There is no away to throw things to, that was an environmental slogan Kathy had internalised several decades ago, which was why she was having to find homes for the several dozen almost empty bottles, tins and spray-cans of cleaning products she’d hoarded in her various cupboards, believing it was better if she did her share of custodianship rather than dumping everything in the landfill in which they’d all soon be living.

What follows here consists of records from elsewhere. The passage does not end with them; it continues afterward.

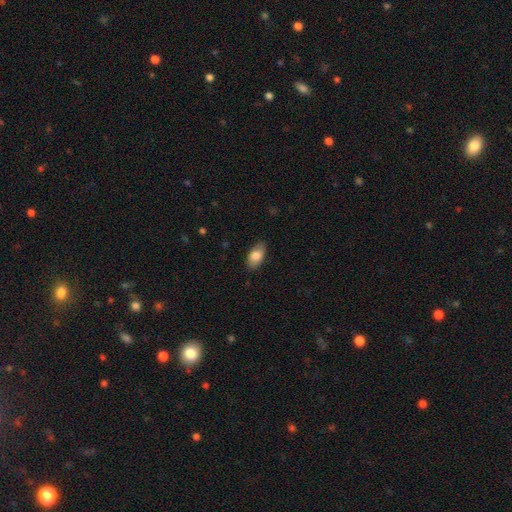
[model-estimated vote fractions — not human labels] The model was most divided on "merging": none: 82%, minor disturbance: 15%, major disturbance: 3%, merger: 1%. More confident: how rounded — in between (92%); smooth or featured — smooth (83%).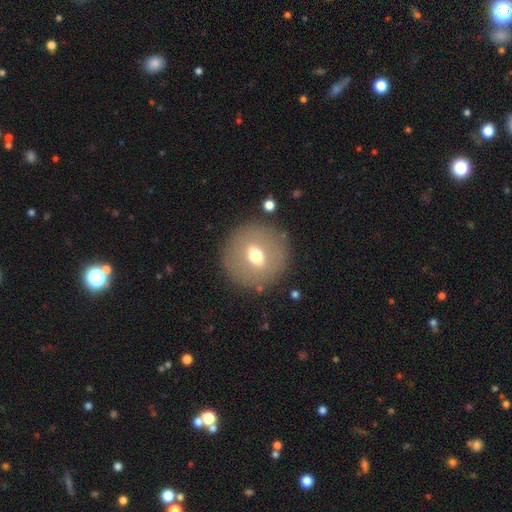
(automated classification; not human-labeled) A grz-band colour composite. It shows a smooth galaxy with no disk features (53%) that is round (88%). Merging: none (85%).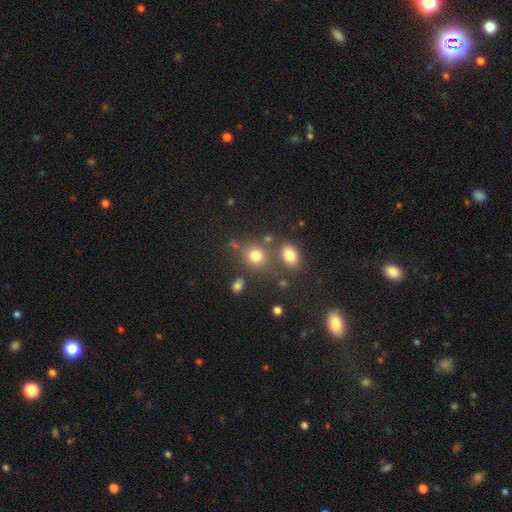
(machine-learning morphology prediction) type=smooth (76%); roundness=round (73%); merging=none (67%).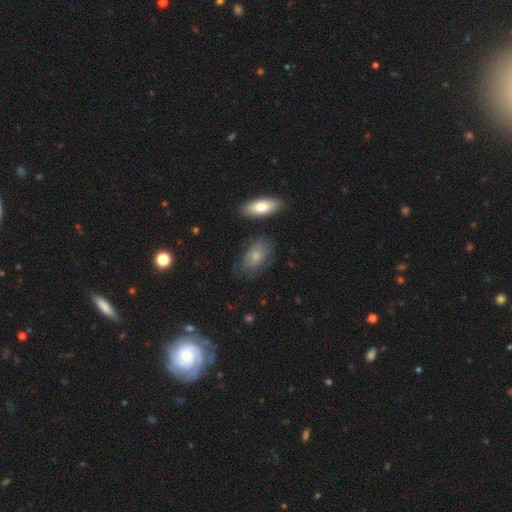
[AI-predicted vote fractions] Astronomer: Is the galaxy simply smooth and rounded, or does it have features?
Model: smooth — 77%.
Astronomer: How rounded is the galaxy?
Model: in between — 90%.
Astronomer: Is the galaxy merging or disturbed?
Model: none — 68%.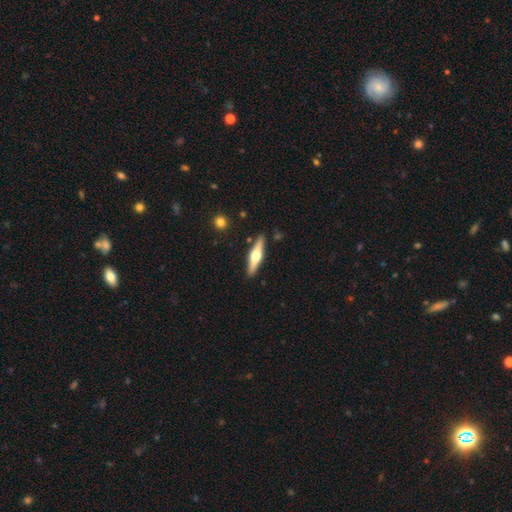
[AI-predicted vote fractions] featured or disk 65%, smooth 30%, star or artifact 5%. Down the decision tree: edge-on disk — yes (96%); edge-on bulge — rounded (95%); merging — none (89%).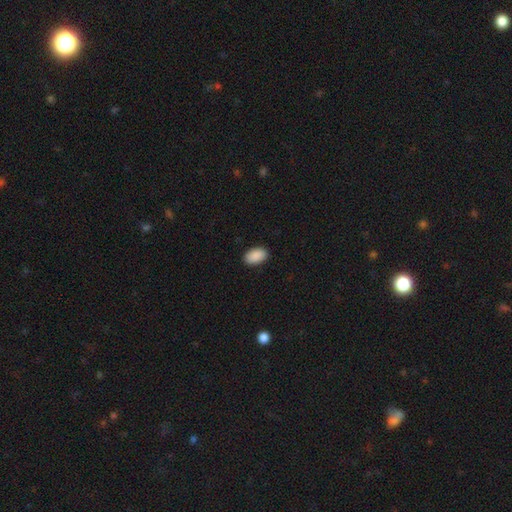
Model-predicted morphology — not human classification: This is clearly a smooth galaxy (91%). How rounded: clearly in between (94%). Merging: clearly none (90%).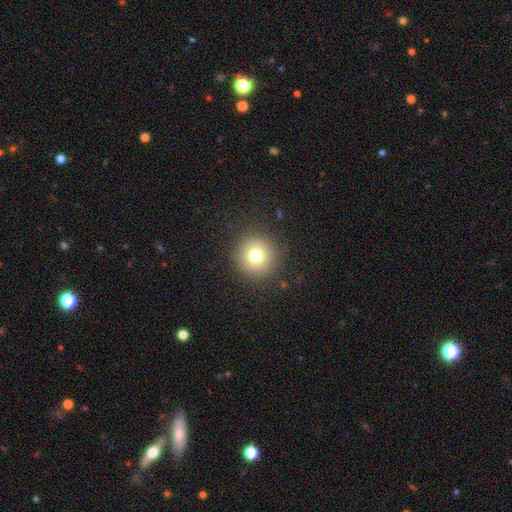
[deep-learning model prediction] Morphology: type=smooth (76%); roundness=round (95%); merging=none (90%).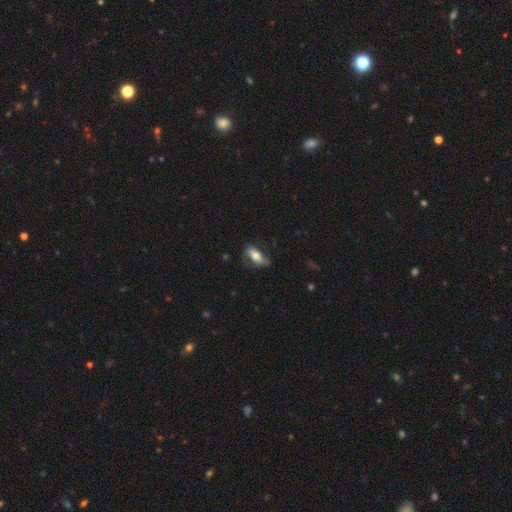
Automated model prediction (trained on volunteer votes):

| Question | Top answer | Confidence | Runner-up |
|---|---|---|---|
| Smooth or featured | smooth | 57% | featured or disk (36%) |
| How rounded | in between | 79% | cigar-shaped (17%) |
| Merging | none | 55% | minor disturbance (29%) |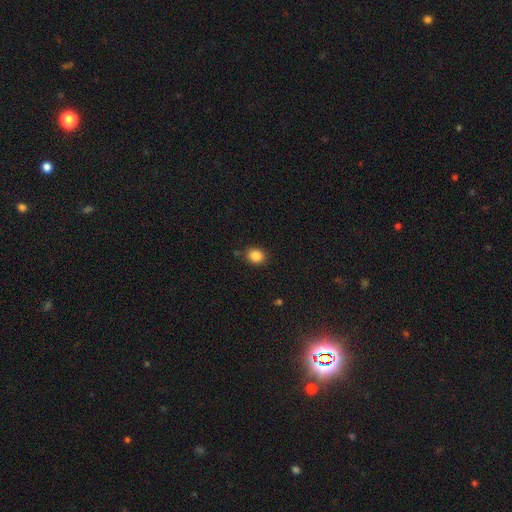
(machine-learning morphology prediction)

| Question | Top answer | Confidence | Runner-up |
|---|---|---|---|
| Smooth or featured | smooth | 86% | star or artifact (10%) |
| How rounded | round | 58% | in between (41%) |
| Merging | none | 85% | minor disturbance (10%) |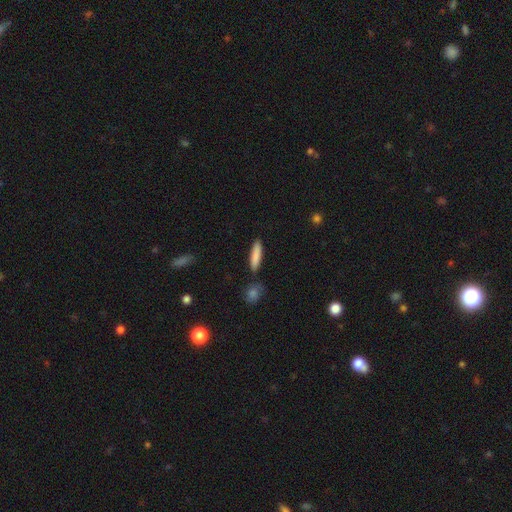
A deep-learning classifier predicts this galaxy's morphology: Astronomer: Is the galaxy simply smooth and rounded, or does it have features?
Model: smooth — 85%.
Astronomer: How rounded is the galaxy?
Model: cigar-shaped — 80%.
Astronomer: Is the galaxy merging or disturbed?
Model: none — 86%.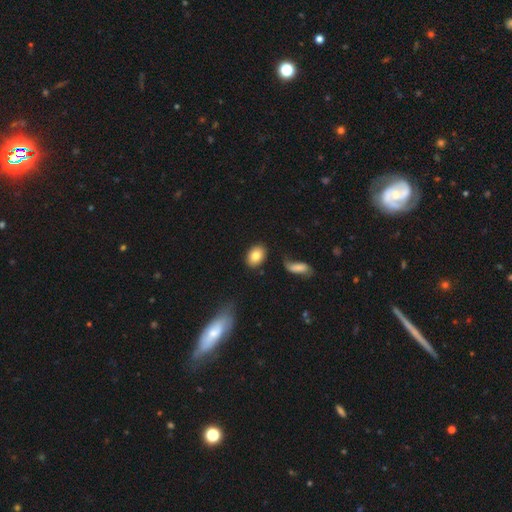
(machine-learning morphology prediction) Smooth or featured? Predicted: smooth (p=0.81). How rounded? Predicted: in between (p=0.74). Merging? Predicted: none (p=0.82).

She was moving house, she was finally and unequivocally moving in with her husband. She’d been living for nearly a year now in his much larger substantially more desirable house, but she’d kept on her own, first because of her abnormal need for solitude/escape hatches, then because she had to have somewhere to fuck Sébastien. That’s an expensive trick pad, Joseph had told her when she unpacked the whole thing for him on Avenue A. They were in a diner they liked called Yucca. Every time she returned to New York she walked down A in terror lest Yucca be shuttered. It was holding out for now, unlike Gracefully or French Roast or the willow outside the Avenue C version of 9th St Espresso. They sat outside always, once they’d been verbally attacked there by a Ukrainian witch, an event Joseph perpetually tried to spin into a blessing. Anyway it was a nice place, the huevos rancheros were notably yolky. And Joseph was right, it was an expensive trick pad and since the trick had flown it was time to do without it.

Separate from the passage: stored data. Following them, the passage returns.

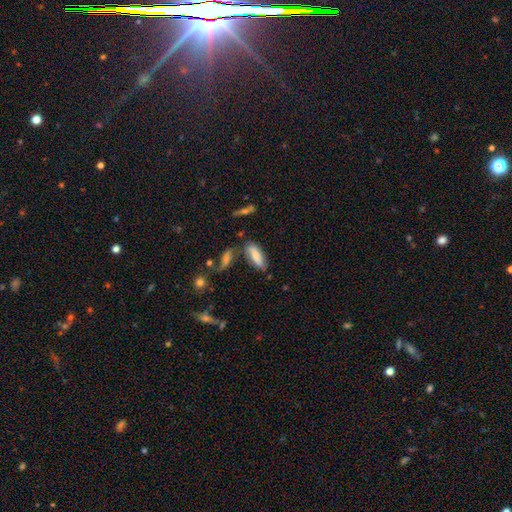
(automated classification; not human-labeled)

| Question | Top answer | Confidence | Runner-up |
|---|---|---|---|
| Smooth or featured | smooth | 68% | featured or disk (24%) |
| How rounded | in between | 68% | cigar-shaped (30%) |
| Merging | none | 58% | minor disturbance (20%) |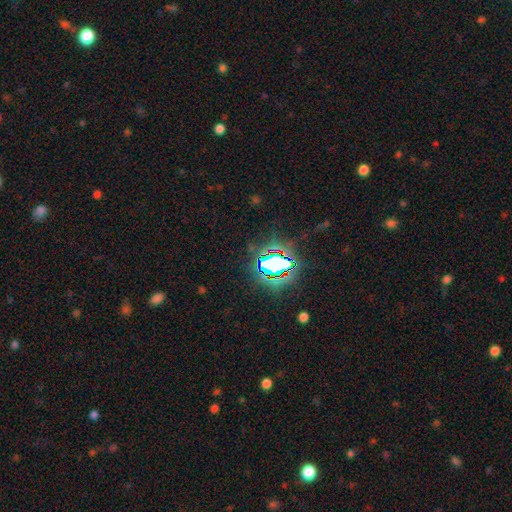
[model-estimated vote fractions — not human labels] Overall: star or artifact (83%).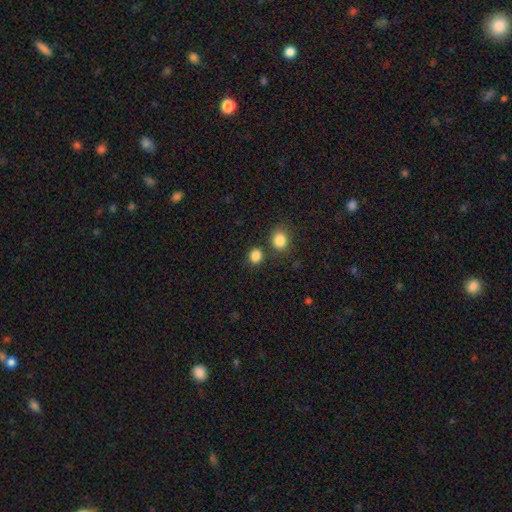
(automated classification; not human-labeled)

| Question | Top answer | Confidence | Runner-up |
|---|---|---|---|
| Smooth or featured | smooth | 85% | star or artifact (11%) |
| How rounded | round | 74% | in between (25%) |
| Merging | none | 76% | merger (13%) |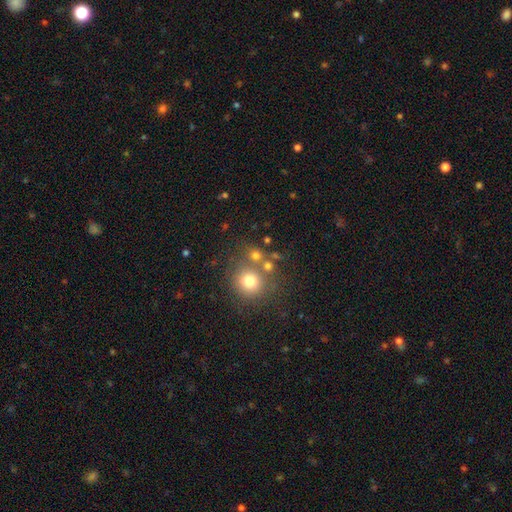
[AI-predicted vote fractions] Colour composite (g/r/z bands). It shows a smooth galaxy with no disk features (70%) that is round (85%). Merging: none (59%).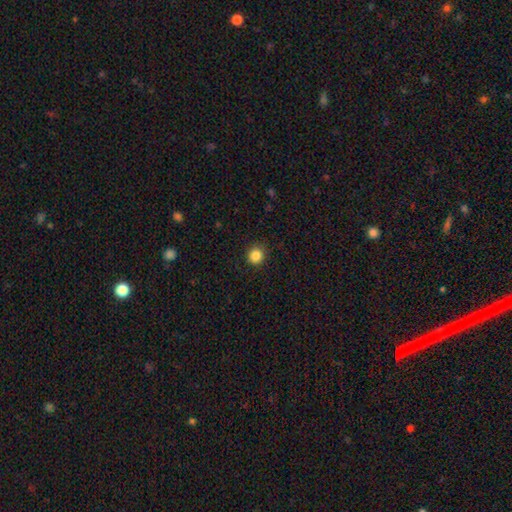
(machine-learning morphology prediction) Smooth or featured: smooth — 85% (star or artifact — 11%)
How rounded: round — 88% (in between — 11%)
Merging: none — 88% (minor disturbance — 8%)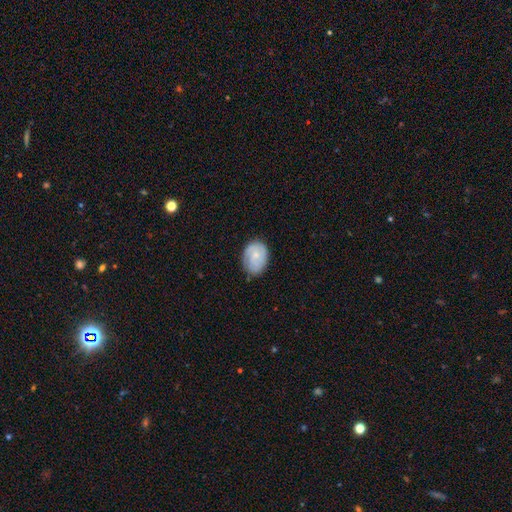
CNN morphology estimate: Q: Smooth or featured?
A: smooth (56%); runner-up: featured or disk (38%)
Q: How rounded?
A: in between (67%); runner-up: round (32%)
Q: Merging?
A: none (72%); runner-up: minor disturbance (22%)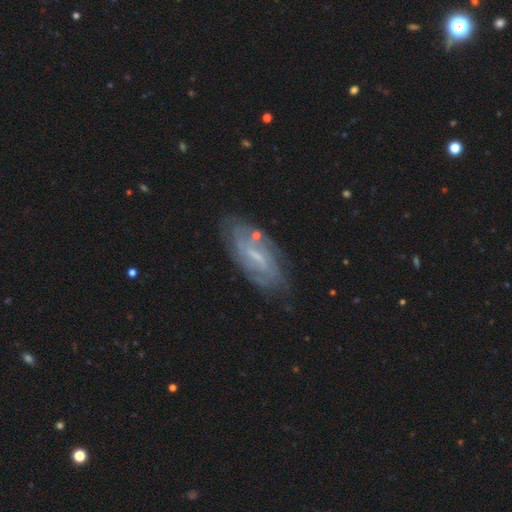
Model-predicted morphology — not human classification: smooth-or-featured: featured or disk: 75% | smooth: 17% | star or artifact: 8%
  disk-edge-on: no: 90% | yes: 10%
    bar: weak: 55% | no: 26% | strong: 19%
    has-spiral-arms: yes: 86% | no: 14%
      spiral-winding: tight: 46% | medium: 37% | loose: 17%
      spiral-arm-count: can't tell: 44% | 2: 36% | 3: 9% | 4: 5% | 1: 4% | more than 4: 3%
    bulge-size: small: 59% | moderate: 21% | none: 18% | large: 1% | dominant: 1%
  merging: none: 74% | minor disturbance: 17% | major disturbance: 6% | merger: 4%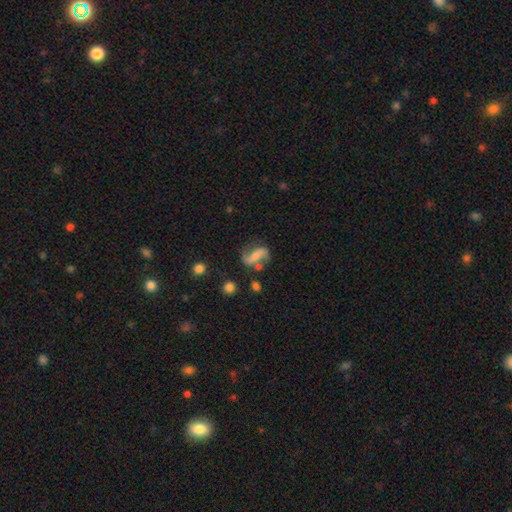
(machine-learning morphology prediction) The model was most divided on "bulge size": small: 35%, none: 33%, moderate: 23%, large: 6%, dominant: 2%. Remaining: edge-on disk — no (95%); spiral arms — yes (91%); spiral arm count — 2 (90%); smooth or featured — featured or disk (71%); spiral winding — loose (65%); merging — none (59%); bar — strong (40%).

Kathy had removed all the things she actually liked and was surprised at how little attachment she now felt to what had been her cherished and longish-term home. She put things in a bag, she put the bag in the bin, she wheeled the bin outside the house. They weren’t curable, she didn’t need them, they were broken and hopeless. 6% of her possessions had already gone to one of three charity shops, she was purging and experiencing a little of the pure light-headed ecstasy she habitually felt after being violently sick. Saintly, even. Divested of mismatched socks, old bottles of nail varnish remover, bags of soda crystals someone else had abandoned. The soda crystals were unopened. She snatched them back and put them in the car.

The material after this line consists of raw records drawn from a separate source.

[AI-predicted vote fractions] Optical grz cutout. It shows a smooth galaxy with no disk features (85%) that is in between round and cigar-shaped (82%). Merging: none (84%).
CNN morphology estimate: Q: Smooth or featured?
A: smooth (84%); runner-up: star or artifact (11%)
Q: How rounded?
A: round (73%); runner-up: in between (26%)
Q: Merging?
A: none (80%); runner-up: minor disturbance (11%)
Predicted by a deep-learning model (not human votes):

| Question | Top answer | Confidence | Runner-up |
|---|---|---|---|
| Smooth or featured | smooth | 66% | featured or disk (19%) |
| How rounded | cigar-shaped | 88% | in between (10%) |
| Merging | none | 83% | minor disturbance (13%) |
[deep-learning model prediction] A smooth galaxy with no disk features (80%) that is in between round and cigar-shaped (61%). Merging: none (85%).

A funny thing: she’d begun hearing voices. It had happened now three times in maybe six days, that she’d find she’d tuned into a frequency in which a human voice was whispering, just below the threshold of actual words, a sort of impassioned mumble, a communicative withholding tone. Eventually the line would sever. It had happened once when she was lying on her lounger with the breast augmentation woman behind her. That time the voice was incantatory and not a little malevolent; for a minute she genuinely thought the woman was cursing her, before she realised she was wearing earbuds that might plausibly be leaking. The next time, also in Italy, she’d distinctly heard her husband muttering something, which woke her abruptly up, only he wasn’t in the room and indeed when questioned had been in the pool. Sometimes Kathy’s mind ran too fast, it was very pleasurable and almost invariably was the prelude to a migraine. She wasn’t worried about the voices. They were just the uninvited accompaniment to a change in her way of life, an auditory elevator between floors.